Public Comment

The Case Against Continuing to Pay for the Downtown Berkeley Association

Carol Denney
Monday October 08, 2018 - 12:31:00 PM

Dr. Phil, the affable problem-solving TV host, has a catch phrase he uses when defensive participants exhaust themselves telling him and the TV audience why they do things the way they do. He listens patiently. And then he says, "how's that working for you?"

It's time for Berkeley, and any city with a "business improvement district" or BID, to ask the same question. How's that working for you? Getting anything out of the special tax you're paying to, for instance, the Downtown Berkeley Association to improve your business or community?

Because a recent report from the UC School of Law report examining 189 BIDs suggests that not only is the answer "no", it raises the possibility that BIDs are counterproductive. And it uses the City of Berkeley and more specifically the Downtown Berkeley Association (DBA) more than once as a case in point.

From their inception, the local business improvement districts have lobbied locally and state-wide for anti-panhandling, anti-sitting, and anti-belongings laws and sidewalk restrictions which primarily target the poor. The most recent Berkeley City Council agenda featured just such a new set of "enforcement priorities" from the Mayor for the renovated BART Plaza which was, at least temporarily, withdrawn due to the 9th Circuit's Martin vs. Boise decision and its implications regarding such laws' constitutionality. 
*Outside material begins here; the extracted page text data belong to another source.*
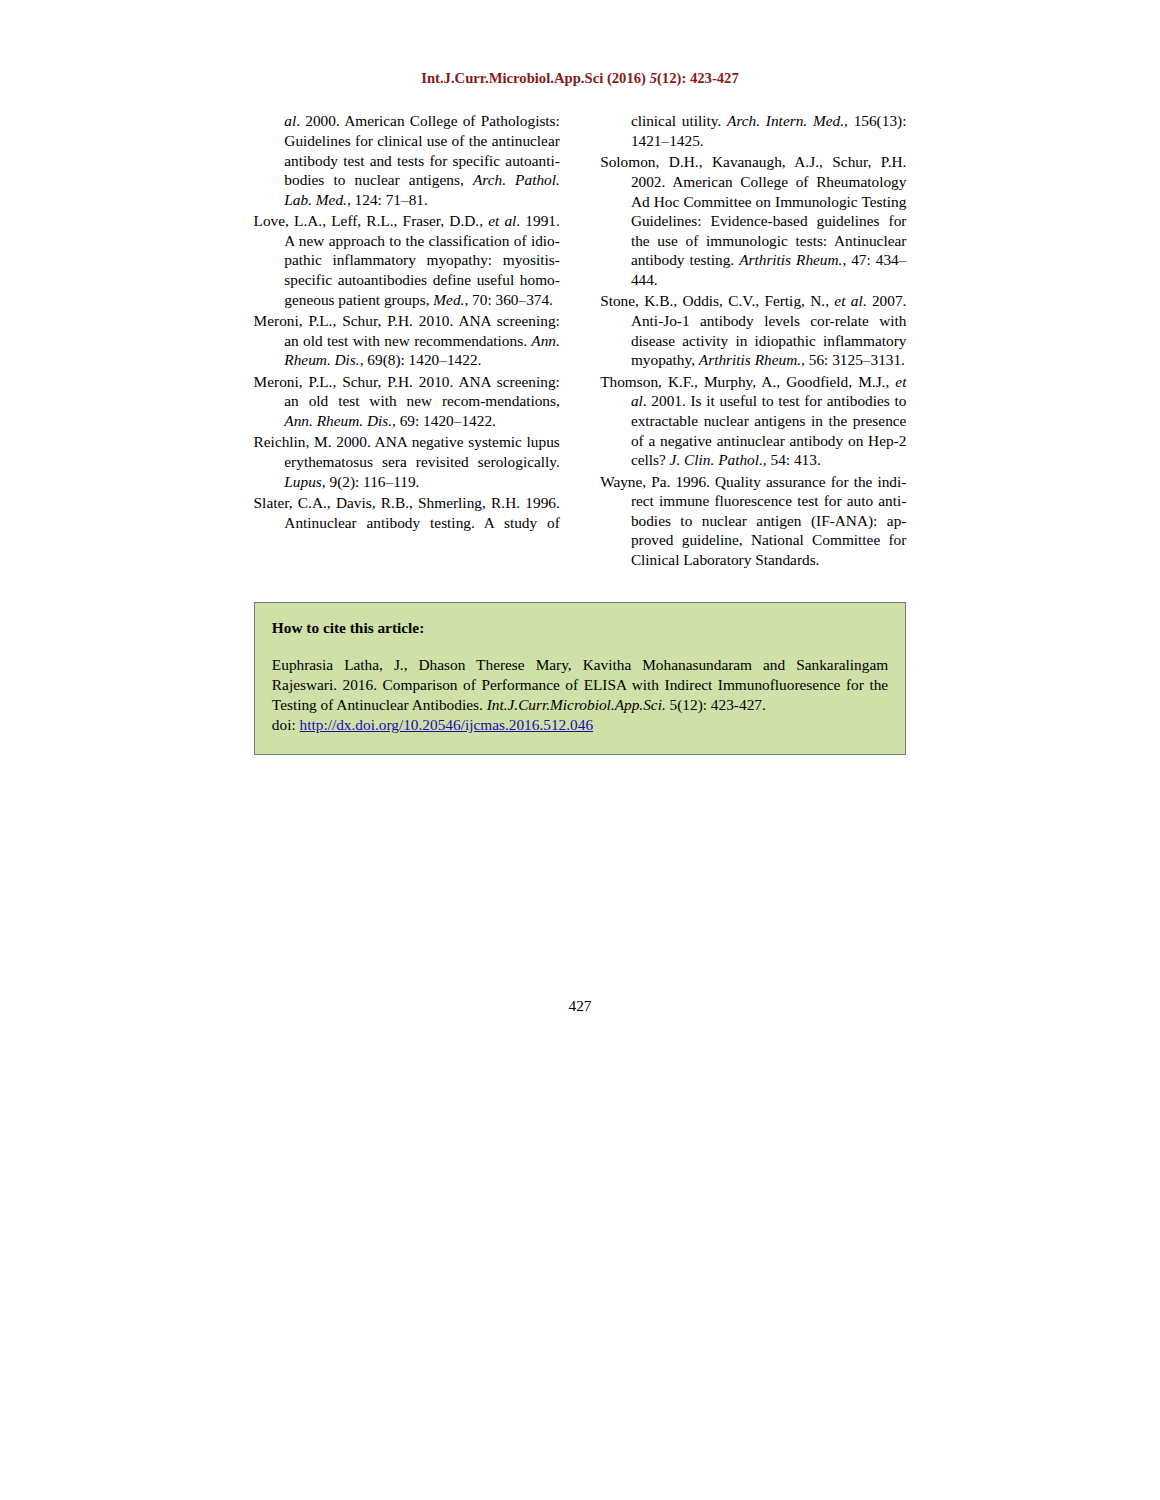Int.J.Curr.Microbiol.App.Sci (2016) 5(12): 423-427
al. 2000. American College of Pathologists: Guidelines for clinical use of the antinuclear antibody test and tests for specific autoantibodies to nuclear antigens, Arch. Pathol. Lab. Med., 124: 71–81.
Love, L.A., Leff, R.L., Fraser, D.D., et al. 1991. A new approach to the classification of idiopathic inflammatory myopathy: myositis-specific autoantibodies define useful homogeneous patient groups, Med., 70: 360–374.
Meroni, P.L., Schur, P.H. 2010. ANA screening: an old test with new recommendations. Ann. Rheum. Dis., 69(8): 1420–1422.
Meroni, P.L., Schur, P.H. 2010. ANA screening: an old test with new recom-mendations, Ann. Rheum. Dis., 69: 1420–1422.
Reichlin, M. 2000. ANA negative systemic lupus erythematosus sera revisited serologically. Lupus, 9(2): 116–119.
Slater, C.A., Davis, R.B., Shmerling, R.H. 1996. Antinuclear antibody testing. A study of clinical utility. Arch. Intern. Med., 156(13): 1421–1425.
Solomon, D.H., Kavanaugh, A.J., Schur, P.H. 2002. American College of Rheumatology Ad Hoc Committee on Immunologic Testing Guidelines: Evidence-based guidelines for the use of immunologic tests: Antinuclear antibody testing. Arthritis Rheum., 47: 434–444.
Stone, K.B., Oddis, C.V., Fertig, N., et al. 2007. Anti-Jo-1 antibody levels cor-relate with disease activity in idiopathic inflammatory myopathy, Arthritis Rheum., 56: 3125–3131.
Thomson, K.F., Murphy, A., Goodfield, M.J., et al. 2001. Is it useful to test for antibodies to extractable nuclear antigens in the presence of a negative antinuclear antibody on Hep-2 cells? J. Clin. Pathol., 54: 413.
Wayne, Pa. 1996. Quality assurance for the indirect immune fluorescence test for auto antibodies to nuclear antigen (IF-ANA): approved guideline, National Committee for Clinical Laboratory Standards.
How to cite this article:
Euphrasia Latha, J., Dhason Therese Mary, Kavitha Mohanasundaram and Sankaralingam Rajeswari. 2016. Comparison of Performance of ELISA with Indirect Immunofluoresence for the Testing of Antinuclear Antibodies. Int.J.Curr.Microbiol.App.Sci. 5(12): 423-427.
doi: http://dx.doi.org/10.20546/ijcmas.2016.512.046
427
The early United States went to excruciating lengths to allow only property owners to vote and participate politically excluding women and people of color. A property-based business improvement district does the same thing but is not even a pure democracy within those boundaries, since it is board-run and has no discernable oversight in a town like Berkeley, where "ambassadors" aren't fired for assaulting homeless people until public outcry. Election campaign malfeasance and repeated First Amendment and civil rights violations are yawned away by the Downtown Berkeley Association's director and the City Manager overseeing their contract, which continues to focus on counter-productive anti-homeless ordinances and practices. 

Ignorance about homelessness might have been forgiven in the earliest iterations of the business district programs, which grew out of the Main Street revitalization programs funded by the National Trust for Historic Preservation in the late 1970s. The focus was on historic preservation of small towns' main streets, which suffered in competition with malls. 
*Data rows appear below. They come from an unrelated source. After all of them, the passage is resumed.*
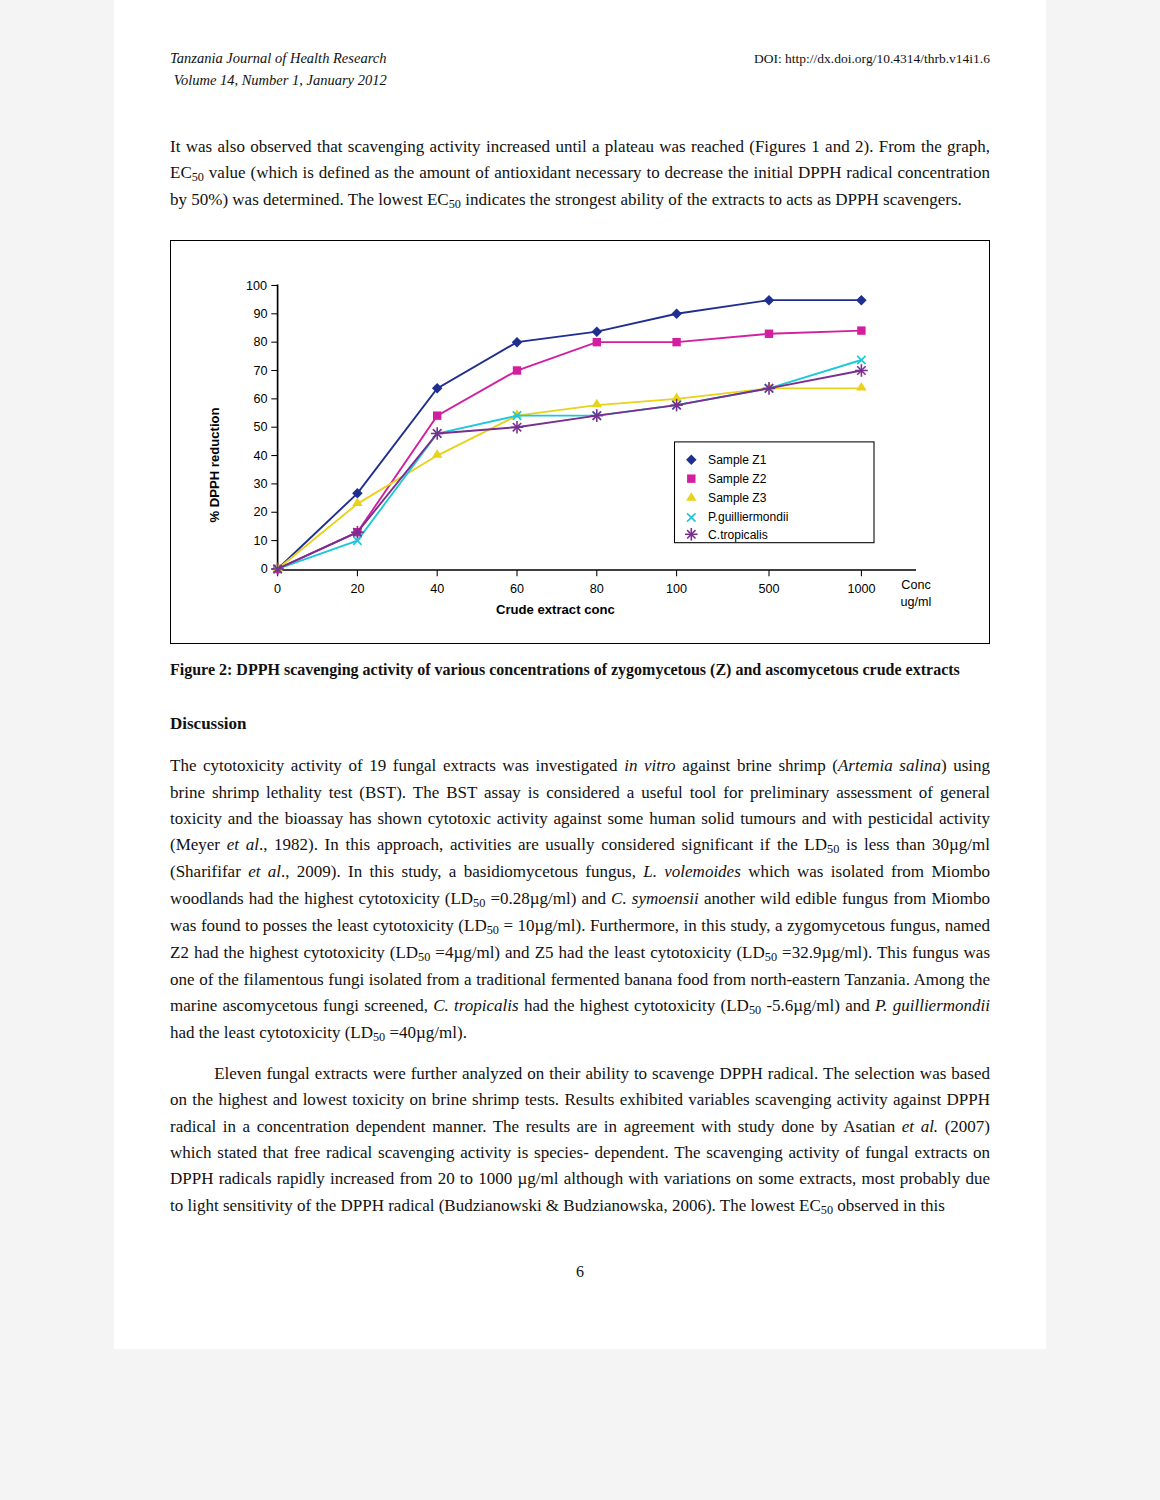Tanzania Journal of Health Research
Volume 14, Number 1, January 2012
DOI: http://dx.doi.org/10.4314/thrb.v14i1.6
It was also observed that scavenging activity increased until a plateau was reached (Figures 1 and 2). From the graph, EC50 value (which is defined as the amount of antioxidant necessary to decrease the initial DPPH radical concentration by 50%) was determined. The lowest EC50 indicates the strongest ability of the extracts to acts as DPPH scavengers.
100 90 80 70 60 50 40 30 20 10 0 0 20 40 60 80 100 500 1000 % DPPH reduction Crude extract conc Conc ug/ml Sample Z1 Sample Z2 Sample Z3 P.guilliermondii C.tropicalis
Figure 2: DPPH scavenging activity of various concentrations of zygomycetous (Z) and ascomycetous crude extracts
Discussion
The cytotoxicity activity of 19 fungal extracts was investigated in vitro against brine shrimp (Artemia salina) using brine shrimp lethality test (BST). The BST assay is considered a useful tool for preliminary assessment of general toxicity and the bioassay has shown cytotoxic activity against some human solid tumours and with pesticidal activity (Meyer et al., 1982). In this approach, activities are usually considered significant if the LD50 is less than 30µg/ml (Sharififar et al., 2009). In this study, a basidiomycetous fungus, L. volemoides which was isolated from Miombo woodlands had the highest cytotoxicity (LD50 =0.28µg/ml) and C. symoensii another wild edible fungus from Miombo was found to posses the least cytotoxicity (LD50 = 10µg/ml). Furthermore, in this study, a zygomycetous fungus, named Z2 had the highest cytotoxicity (LD50 =4µg/ml) and Z5 had the least cytotoxicity (LD50 =32.9µg/ml). This fungus was one of the filamentous fungi isolated from a traditional fermented banana food from north-eastern Tanzania. Among the marine ascomycetous fungi screened, C. tropicalis had the highest cytotoxicity (LD50 -5.6µg/ml) and P. guilliermondii had the least cytotoxicity (LD50 =40µg/ml).
Eleven fungal extracts were further analyzed on their ability to scavenge DPPH radical. The selection was based on the highest and lowest toxicity on brine shrimp tests. Results exhibited variables scavenging activity against DPPH radical in a concentration dependent manner. The results are in agreement with study done by Asatian et al. (2007) which stated that free radical scavenging activity is species- dependent. The scavenging activity of fungal extracts on DPPH radicals rapidly increased from 20 to 1000 µg/ml although with variations on some extracts, most probably due to light sensitivity of the DPPH radical (Budzianowski & Budzianowska, 2006). The lowest EC50 observed in this
6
But Berkeley now knows - and publically acknowledges - that housing is the answer to homelessness. Many of our local unsheltered population work in town, have kids in school, and are stuck on a waiting list for honestly low-income housing, especially since "affordable" housing isn't affordable. 

The irony is that the developers and real estate moguls who profited from the planning atrocities that replaced once-affordable housing with developer profit-at-any-human-cost schemes sit without oversight on the board of the Downtown Berkeley Association or are among the larger circle of previous board members watching happily as self-defined business interests not only come first for the DBA, but come first for a Berkeley City Council swayed by the 501(c)(6) organization's huge $1.2 million budget - all accumulated from fees which downtown businesses and taxpayers who technically own public buildings included in the footprint are obligated to pay

There is provision for a little bit of oversight, such as Section 19; 

(1) If the city council finds there has been misappropriation of funds, malfeasance, or a violation of law in connection with the management of the district, it shall notice a hearing on disestablishment.- Assembly Bill No. 1381, Chapter 871, 1994 

but nobody has seen that legally mandated public hearing on malfeasance yet, even after the DBA's ambassadors' assault, the Measure S campaign financial corruption, and the open bragging about destroying thousands of legally placed community fliers - in the colorful brochure which your tax dollars paid for. 
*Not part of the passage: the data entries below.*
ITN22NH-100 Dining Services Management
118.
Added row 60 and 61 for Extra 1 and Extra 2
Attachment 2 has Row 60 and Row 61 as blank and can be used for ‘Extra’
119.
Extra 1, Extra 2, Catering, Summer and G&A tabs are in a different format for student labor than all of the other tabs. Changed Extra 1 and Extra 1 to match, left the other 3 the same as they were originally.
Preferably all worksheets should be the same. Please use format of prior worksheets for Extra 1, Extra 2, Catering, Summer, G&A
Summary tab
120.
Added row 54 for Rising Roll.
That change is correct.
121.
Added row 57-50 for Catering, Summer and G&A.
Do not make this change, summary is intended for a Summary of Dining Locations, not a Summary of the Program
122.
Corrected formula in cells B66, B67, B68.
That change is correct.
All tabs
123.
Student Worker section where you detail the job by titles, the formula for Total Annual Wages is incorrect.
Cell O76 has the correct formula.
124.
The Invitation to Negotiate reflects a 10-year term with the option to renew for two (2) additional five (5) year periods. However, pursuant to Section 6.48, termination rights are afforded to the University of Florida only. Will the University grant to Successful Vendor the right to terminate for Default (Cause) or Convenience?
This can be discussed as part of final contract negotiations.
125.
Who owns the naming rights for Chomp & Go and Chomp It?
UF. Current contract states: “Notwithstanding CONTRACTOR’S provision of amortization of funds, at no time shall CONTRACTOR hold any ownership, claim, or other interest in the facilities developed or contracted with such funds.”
501(c)(6) organizations can engage in unlimited lobbying. Even political campaign activities are permitted - as long as they are not the organization's primary activity. And nobody is evaluating the DBA. They write their own annual report. They hold an annual meeting. When they blow off your Public Records Act request nobody cares. 

In this way corporate interests - as opposed to small business interests - are not just well-represented in front of the Berkeley City Council and the City Manager - they're in the back rooms where policy is made. Good luck asking such policy to visit the commissions where policy suggestions are supposed to be examined and vetted by interested citizens. I've been asking for years. 

It's time. It's time to recognize that the unaccountable, out-of-control business lobbies enabled by the 1994 legislation which reduced then-inadequate oversight to nothing are pursuing a private agenda. BIDs no longer represent but rather violate community interests. We have no idea what our town would look like, or even vote like, if it hadn't had to weather decades of disinformation about poverty and housing from the publicly funded business improvement districts. Their distortions, their promotions of their own narrow interests at the expense of our shared values is hard to quantify. 

Let's use Section 19 to respectfully request that corporate interests, disguised as small business interests, are well equipped to pay for their own stamps and stationary. And then join with local business interests, community arts groups, and nonprofits to honestly and creatively address community issues together.